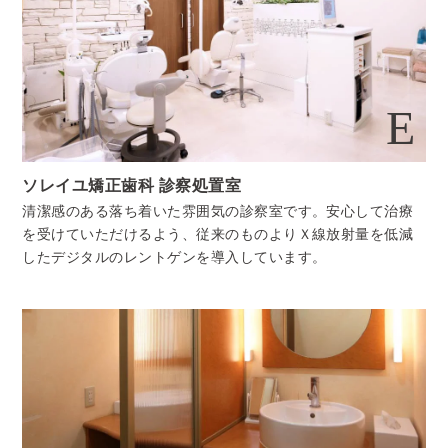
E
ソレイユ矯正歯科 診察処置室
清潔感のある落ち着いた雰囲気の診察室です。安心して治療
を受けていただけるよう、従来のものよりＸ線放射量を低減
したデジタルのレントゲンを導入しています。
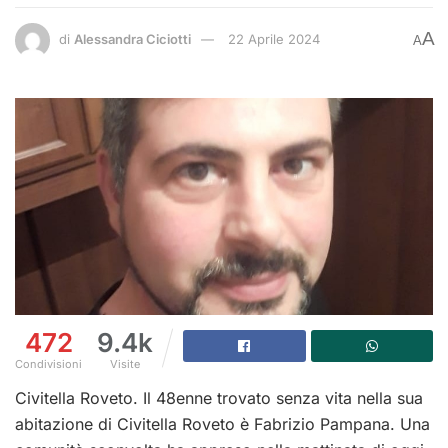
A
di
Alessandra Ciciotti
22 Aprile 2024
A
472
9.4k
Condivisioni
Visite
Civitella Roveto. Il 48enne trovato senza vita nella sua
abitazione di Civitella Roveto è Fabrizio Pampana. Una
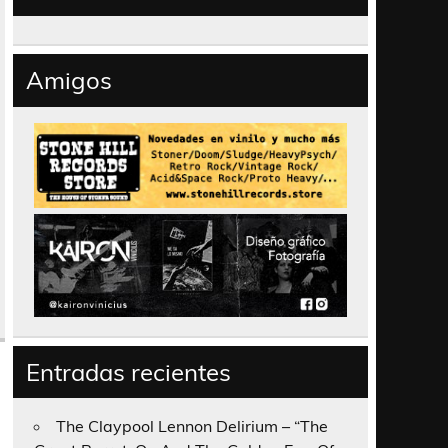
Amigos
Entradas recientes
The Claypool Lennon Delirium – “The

* * * * *

▶ [Work required]: Go through the listing above and quote it exactly, apart from its images.

▶ [Exercise result]:
E
ソレイユ矯正歯科 診察処置室
清潔感のある落ち着いた雰囲気の診察室です。安心して治療
を受けていただけるよう、従来のものよりＸ線放射量を低減
したデジタルのレントゲンを導入しています。
A
di
Alessandra Ciciotti
22 Aprile 2024
A
472
9.4k
Condivisioni
Visite
Civitella Roveto. Il 48enne trovato senza vita nella sua
abitazione di Civitella Roveto è Fabrizio Pampana. Una
Amigos
Entradas recientes
The Claypool Lennon Delirium – “The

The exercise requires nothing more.